What is required. Every line of the data that includes "would" should be copied out.

*** Given data ***

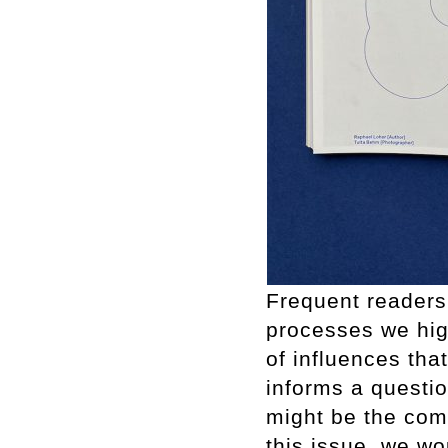
Frequent readers
processes we high
of influences that
informs a questi
might be the com
this issue, we wo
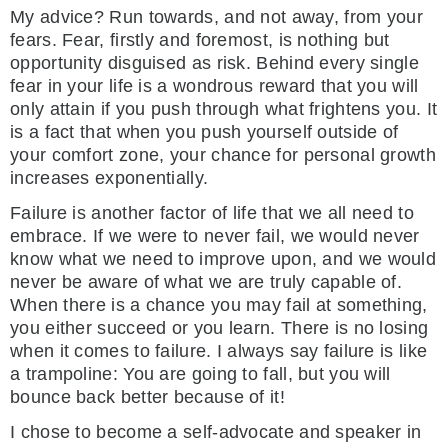
My advice? Run towards, and not away, from your
fears. Fear, firstly and foremost, is nothing but
opportunity disguised as risk. Behind every single
fear in your life is a wondrous reward that you will
only attain if you push through what frightens you. It
is a fact that when you push yourself outside of
your comfort zone, your chance for personal growth
increases exponentially.
Failure is another factor of life that we all need to
embrace. If we were to never fail, we would never
know what we need to improve upon, and we would
never be aware of what we are truly capable of.
When there is a chance you may fail at something,
you either succeed or you learn. There is no losing
when it comes to failure. I always say failure is like
a trampoline: You are going to fall, but you will
bounce back better because of it!
I chose to become a self-advocate and speaker in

***

Written answer.
embrace. If we were to never fail, we would never
know what we need to improve upon, and we would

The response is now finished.